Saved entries
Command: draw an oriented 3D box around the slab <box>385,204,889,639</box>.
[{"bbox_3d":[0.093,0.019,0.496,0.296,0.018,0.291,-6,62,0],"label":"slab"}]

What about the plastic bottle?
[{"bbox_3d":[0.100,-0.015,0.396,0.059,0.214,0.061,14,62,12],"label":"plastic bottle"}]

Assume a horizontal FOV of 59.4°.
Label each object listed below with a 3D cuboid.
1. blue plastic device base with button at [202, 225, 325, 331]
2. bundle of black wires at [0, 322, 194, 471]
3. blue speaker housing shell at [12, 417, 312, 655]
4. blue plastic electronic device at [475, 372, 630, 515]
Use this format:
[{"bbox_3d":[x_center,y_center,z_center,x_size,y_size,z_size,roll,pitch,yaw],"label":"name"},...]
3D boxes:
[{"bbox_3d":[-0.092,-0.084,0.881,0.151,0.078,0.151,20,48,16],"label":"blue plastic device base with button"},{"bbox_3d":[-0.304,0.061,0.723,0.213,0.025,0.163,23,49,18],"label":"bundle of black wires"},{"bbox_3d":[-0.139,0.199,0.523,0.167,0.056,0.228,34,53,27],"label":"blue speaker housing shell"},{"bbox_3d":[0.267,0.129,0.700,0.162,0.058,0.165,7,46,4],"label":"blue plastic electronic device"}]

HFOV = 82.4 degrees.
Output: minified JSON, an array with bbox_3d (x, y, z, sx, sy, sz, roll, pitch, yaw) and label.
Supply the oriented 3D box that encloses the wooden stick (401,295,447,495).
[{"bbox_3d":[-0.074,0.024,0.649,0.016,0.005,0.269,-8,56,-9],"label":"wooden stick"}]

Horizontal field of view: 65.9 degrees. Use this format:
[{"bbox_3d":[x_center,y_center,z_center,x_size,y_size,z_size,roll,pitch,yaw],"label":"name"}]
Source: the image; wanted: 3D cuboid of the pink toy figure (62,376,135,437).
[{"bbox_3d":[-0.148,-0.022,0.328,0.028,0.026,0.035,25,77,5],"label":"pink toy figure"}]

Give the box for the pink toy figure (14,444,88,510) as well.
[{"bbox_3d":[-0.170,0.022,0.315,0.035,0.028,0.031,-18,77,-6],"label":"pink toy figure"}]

*WORK ORDER*. Find the number of lines above that hold the word "degrees", then write that number by itself.

*REPLY*. 2